All of this is difficult for my brain to comprehend, especially when I’m not feeding it the little puffs of oxygen that it finds so delicious!

Anyway, if you’re interested in learning more, I’ve heard that Tenzin Wangyal Rinpoche’s books are a good place to start.

And then I came home and ate ice cream with my beloved:

3 responses to “Yoga! And Not Breathing!

  1. I also have a suggestion-susceptible brain, but this type of meditation sounds intriguing (and not just for the sexy hip movements). I could use some chakra clearing, so I will check out the book. Thanks!

  2. No problem! I’d be curious to hear what your experience with it is like.

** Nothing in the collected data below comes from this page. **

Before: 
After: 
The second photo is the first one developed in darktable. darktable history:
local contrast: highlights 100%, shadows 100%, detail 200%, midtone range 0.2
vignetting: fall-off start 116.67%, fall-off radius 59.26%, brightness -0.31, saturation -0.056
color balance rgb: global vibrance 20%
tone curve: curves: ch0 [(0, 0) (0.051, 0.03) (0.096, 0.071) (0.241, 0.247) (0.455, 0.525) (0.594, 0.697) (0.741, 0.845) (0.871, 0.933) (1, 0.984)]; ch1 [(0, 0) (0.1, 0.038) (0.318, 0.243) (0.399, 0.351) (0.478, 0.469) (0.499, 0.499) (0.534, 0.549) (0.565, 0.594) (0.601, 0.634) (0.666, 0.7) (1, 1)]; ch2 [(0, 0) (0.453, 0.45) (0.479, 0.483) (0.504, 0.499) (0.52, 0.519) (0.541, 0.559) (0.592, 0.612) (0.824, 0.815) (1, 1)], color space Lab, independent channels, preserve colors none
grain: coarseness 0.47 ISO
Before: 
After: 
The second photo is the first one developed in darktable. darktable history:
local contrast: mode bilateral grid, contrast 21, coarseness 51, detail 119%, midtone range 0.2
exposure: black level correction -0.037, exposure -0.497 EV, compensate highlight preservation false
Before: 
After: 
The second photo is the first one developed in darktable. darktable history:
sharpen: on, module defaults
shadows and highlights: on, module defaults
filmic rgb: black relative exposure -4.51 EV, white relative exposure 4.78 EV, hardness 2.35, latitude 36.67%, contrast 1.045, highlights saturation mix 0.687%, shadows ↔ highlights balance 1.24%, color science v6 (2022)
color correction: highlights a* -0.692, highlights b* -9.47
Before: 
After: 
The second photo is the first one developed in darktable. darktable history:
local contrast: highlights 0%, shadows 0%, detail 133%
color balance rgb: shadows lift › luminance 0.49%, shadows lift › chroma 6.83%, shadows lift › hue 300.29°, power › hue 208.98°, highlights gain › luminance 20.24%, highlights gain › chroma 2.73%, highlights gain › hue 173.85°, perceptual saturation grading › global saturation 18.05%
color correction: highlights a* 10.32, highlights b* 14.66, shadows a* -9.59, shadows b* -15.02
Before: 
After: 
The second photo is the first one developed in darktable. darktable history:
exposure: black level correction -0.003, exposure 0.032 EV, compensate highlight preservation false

  3. In the beginning I had also some problems. I used to do meditation in a sitting position without any movements and at the first time I didn’t like too much. But with more practice I started to appreciate it. What in a first moment was some kind of shock, or resistance, with time change to something new that I wanted to learn more.
    Still I have not too much experience, I have the book (but I am still reading and I have not see the dvd), I have done a weekend course and sometimes I have practiced at home, but I am in a very beginning stage of the practice.
    Now I am centered in the movements, I noticed that some movements were not as I thought. Now I try to learn and check the movements. It is like an investigation, I try to understand different parts of the practice, and by the practice learning and adding more elements, like the attention to different parts of the body or the visualizations.
    For example, the third movement it is not very clear for me, and I am trying to find the correct one. I am also starting to visualize the respiration channels and where I have to put attention in every position, but now I put attention in trying to learn and do the exercises correctly.
    What I notice we I practice a little bit more, was that this meditation is some kind of stretching that helps. Also the movements produce some kind of warm, as when we do physical exercises, and this help also in the stretching. With the breath it was difficult in the beginning, sometimes it is difficult the retention of the air, always some air goes. But I feel that with the air in the body I have more elasticity and the movements does not produce any pain or blockade, as sometimes happen with some stretching.
    And all this is only in a physical level, the flexibility and the warm. From this point of view I found this relation between body and meditation interesting and a new way to maintain my curiosity active.